**PROVIDED DATA**.

= = =

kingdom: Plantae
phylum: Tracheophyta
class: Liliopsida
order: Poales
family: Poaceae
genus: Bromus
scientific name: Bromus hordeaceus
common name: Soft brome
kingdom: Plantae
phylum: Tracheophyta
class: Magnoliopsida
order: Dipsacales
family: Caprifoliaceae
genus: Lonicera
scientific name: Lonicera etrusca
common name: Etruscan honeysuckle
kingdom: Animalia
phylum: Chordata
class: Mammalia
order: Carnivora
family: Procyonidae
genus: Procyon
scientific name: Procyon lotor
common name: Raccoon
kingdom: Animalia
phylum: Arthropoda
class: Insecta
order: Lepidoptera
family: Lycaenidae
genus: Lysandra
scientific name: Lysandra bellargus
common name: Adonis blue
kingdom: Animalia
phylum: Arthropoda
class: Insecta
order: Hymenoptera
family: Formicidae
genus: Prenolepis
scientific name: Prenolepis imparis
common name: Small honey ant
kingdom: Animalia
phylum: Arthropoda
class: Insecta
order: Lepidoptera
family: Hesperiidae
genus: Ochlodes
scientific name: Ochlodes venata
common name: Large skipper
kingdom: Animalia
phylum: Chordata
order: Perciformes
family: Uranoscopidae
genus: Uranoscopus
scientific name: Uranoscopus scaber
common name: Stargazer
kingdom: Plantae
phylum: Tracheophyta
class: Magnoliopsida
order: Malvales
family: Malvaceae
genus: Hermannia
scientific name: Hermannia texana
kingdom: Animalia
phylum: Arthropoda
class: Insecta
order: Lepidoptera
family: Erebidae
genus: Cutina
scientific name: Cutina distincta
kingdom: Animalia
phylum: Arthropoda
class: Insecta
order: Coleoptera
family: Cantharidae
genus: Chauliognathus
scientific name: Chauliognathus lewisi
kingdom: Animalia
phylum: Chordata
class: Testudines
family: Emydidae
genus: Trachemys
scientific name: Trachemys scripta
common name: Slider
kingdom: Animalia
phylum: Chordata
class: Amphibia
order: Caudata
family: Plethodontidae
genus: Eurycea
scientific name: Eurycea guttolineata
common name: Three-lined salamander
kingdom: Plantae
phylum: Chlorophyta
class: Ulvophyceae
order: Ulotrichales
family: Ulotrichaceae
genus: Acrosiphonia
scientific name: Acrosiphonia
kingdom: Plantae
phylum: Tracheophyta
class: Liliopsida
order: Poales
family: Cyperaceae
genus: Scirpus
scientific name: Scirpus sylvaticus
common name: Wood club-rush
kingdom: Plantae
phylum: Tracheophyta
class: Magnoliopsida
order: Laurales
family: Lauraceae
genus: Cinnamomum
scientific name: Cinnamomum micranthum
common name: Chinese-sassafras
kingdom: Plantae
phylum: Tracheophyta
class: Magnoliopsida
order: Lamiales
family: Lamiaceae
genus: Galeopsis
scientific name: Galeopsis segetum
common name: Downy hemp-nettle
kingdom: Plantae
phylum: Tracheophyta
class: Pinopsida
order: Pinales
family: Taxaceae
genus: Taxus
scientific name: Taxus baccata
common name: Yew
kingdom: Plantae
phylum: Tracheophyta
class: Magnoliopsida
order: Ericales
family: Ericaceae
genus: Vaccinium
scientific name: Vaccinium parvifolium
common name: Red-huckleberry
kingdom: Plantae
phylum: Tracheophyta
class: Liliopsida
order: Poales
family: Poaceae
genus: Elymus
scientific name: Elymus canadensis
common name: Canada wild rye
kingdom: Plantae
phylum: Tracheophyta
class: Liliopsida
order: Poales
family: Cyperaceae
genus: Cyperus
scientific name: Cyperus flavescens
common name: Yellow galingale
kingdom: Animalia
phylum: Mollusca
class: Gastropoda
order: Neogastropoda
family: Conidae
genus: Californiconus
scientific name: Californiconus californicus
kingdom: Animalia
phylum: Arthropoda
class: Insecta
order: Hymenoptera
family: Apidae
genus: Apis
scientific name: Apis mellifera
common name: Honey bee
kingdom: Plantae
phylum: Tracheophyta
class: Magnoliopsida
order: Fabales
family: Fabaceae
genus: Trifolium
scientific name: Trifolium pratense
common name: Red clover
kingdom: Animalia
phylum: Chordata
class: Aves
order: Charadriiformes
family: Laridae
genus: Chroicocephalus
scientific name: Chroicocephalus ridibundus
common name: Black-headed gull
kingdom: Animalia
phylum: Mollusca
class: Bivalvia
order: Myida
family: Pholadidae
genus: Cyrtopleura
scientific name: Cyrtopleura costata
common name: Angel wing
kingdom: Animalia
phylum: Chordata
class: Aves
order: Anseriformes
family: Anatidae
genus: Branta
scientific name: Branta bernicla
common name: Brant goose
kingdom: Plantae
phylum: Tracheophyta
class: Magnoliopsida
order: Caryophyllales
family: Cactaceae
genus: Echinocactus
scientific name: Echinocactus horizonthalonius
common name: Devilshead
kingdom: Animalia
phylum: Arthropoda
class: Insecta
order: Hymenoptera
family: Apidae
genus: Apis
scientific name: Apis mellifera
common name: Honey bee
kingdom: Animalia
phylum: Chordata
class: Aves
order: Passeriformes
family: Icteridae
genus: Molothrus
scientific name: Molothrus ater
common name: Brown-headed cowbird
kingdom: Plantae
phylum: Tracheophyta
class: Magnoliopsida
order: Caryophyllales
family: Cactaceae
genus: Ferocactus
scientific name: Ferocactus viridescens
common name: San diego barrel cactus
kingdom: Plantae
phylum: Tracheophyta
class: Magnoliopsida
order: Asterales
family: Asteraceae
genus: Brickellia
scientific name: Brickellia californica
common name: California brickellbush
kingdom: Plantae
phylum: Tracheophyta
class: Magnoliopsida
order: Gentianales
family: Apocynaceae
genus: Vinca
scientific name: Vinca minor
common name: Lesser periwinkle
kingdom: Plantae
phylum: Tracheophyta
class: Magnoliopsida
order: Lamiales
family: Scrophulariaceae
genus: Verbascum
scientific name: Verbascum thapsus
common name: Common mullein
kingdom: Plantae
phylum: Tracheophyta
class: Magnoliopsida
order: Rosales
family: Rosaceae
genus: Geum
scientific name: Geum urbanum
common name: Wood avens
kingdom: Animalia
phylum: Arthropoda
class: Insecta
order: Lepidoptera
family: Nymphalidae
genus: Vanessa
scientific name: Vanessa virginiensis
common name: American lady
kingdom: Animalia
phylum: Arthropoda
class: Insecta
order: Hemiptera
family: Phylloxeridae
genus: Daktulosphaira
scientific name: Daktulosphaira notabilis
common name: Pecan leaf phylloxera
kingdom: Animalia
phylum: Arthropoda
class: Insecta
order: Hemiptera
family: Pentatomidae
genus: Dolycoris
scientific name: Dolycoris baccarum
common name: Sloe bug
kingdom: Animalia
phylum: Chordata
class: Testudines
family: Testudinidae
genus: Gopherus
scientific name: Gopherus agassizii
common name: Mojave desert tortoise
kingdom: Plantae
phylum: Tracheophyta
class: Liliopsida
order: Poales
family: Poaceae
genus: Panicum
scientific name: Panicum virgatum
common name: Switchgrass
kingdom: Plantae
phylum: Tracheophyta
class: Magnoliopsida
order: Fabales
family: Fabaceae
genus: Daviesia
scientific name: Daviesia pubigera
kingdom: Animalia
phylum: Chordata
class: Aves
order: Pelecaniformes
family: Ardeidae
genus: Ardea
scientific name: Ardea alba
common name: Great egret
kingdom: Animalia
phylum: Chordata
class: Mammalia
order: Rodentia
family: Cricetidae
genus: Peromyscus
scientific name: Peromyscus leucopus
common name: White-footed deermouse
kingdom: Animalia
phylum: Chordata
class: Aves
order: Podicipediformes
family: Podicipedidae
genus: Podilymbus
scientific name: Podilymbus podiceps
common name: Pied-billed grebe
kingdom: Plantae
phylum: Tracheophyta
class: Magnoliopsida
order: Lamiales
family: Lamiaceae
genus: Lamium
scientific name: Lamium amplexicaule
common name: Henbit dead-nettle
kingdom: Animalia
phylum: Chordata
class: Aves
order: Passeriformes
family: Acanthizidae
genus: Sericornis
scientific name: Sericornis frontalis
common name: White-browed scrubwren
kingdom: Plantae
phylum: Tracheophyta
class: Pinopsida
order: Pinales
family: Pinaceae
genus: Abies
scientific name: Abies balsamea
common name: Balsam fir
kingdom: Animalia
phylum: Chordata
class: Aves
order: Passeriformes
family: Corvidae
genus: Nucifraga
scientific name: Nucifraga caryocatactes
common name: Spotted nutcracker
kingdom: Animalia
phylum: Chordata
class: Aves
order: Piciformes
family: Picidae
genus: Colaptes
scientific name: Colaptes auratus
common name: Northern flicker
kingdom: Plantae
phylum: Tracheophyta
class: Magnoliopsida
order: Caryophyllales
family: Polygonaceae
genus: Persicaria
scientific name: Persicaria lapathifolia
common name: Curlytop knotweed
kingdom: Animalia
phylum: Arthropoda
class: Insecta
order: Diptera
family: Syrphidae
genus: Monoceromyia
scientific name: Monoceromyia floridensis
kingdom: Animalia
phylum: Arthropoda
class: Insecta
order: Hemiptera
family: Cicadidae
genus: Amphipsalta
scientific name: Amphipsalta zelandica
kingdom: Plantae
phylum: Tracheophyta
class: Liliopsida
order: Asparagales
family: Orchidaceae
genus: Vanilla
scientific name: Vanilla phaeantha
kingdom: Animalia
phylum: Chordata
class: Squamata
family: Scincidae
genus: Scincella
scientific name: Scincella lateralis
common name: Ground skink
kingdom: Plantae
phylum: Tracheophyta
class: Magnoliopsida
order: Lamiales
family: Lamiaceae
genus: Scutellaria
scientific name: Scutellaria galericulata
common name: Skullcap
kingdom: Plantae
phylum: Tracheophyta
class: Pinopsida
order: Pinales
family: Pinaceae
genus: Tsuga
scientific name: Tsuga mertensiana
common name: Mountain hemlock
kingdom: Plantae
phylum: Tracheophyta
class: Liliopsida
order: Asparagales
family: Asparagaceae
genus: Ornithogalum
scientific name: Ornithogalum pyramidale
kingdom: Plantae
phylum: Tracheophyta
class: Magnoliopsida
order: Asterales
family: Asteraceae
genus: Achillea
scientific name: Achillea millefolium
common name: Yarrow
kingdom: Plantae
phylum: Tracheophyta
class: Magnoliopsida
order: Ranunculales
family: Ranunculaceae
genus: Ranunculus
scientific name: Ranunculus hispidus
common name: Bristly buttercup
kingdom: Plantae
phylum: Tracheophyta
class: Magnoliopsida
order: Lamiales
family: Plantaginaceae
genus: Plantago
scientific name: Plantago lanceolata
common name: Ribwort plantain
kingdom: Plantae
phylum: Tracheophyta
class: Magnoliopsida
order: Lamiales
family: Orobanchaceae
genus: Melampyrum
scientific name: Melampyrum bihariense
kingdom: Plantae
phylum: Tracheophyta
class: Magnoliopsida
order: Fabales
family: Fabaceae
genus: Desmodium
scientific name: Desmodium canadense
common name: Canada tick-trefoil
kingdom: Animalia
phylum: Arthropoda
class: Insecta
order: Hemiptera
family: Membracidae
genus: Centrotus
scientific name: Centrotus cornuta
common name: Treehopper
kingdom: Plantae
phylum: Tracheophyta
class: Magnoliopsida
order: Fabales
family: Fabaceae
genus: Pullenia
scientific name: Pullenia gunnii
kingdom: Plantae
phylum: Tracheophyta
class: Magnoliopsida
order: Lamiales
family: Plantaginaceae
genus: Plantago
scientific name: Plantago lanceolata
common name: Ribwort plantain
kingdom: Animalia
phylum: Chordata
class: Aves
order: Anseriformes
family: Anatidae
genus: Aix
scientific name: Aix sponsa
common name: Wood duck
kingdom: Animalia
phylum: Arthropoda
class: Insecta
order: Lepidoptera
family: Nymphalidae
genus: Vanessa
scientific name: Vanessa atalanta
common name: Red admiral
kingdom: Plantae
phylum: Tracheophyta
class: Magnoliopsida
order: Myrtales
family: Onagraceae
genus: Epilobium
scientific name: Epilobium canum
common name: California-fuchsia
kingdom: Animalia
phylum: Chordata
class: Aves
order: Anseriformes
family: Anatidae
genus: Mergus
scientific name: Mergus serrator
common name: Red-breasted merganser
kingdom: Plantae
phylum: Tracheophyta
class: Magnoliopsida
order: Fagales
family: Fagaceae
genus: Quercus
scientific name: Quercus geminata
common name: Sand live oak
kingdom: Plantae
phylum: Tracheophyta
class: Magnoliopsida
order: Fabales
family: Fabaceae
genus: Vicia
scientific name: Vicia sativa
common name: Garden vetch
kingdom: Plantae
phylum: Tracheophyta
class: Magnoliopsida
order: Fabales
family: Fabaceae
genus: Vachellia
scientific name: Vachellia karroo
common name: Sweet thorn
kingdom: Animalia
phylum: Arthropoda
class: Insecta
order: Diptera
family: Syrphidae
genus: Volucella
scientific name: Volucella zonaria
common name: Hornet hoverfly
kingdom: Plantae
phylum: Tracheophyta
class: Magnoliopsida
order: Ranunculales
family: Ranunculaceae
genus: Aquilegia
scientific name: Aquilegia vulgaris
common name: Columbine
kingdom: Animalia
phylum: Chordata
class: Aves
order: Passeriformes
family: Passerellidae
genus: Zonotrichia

= = =

**WHAT IS EXPECTED**. Copy out the entries word for word, from the very first line through the line that contains "genus: Uranoscopus", including that line.

**COMPLETED TASK**.
kingdom: Plantae
phylum: Tracheophyta
class: Liliopsida
order: Poales
family: Poaceae
genus: Bromus
scientific name: Bromus hordeaceus
common name: Soft brome
kingdom: Plantae
phylum: Tracheophyta
class: Magnoliopsida
order: Dipsacales
family: Caprifoliaceae
genus: Lonicera
scientific name: Lonicera etrusca
common name: Etruscan honeysuckle
kingdom: Animalia
phylum: Chordata
class: Mammalia
order: Carnivora
family: Procyonidae
genus: Procyon
scientific name: Procyon lotor
common name: Raccoon
kingdom: Animalia
phylum: Arthropoda
class: Insecta
order: Lepidoptera
family: Lycaenidae
genus: Lysandra
scientific name: Lysandra bellargus
common name: Adonis blue
kingdom: Animalia
phylum: Arthropoda
class: Insecta
order: Hymenoptera
family: Formicidae
genus: Prenolepis
scientific name: Prenolepis imparis
common name: Small honey ant
kingdom: Animalia
phylum: Arthropoda
class: Insecta
order: Lepidoptera
family: Hesperiidae
genus: Ochlodes
scientific name: Ochlodes venata
common name: Large skipper
kingdom: Animalia
phylum: Chordata
order: Perciformes
family: Uranoscopidae
genus: Uranoscopus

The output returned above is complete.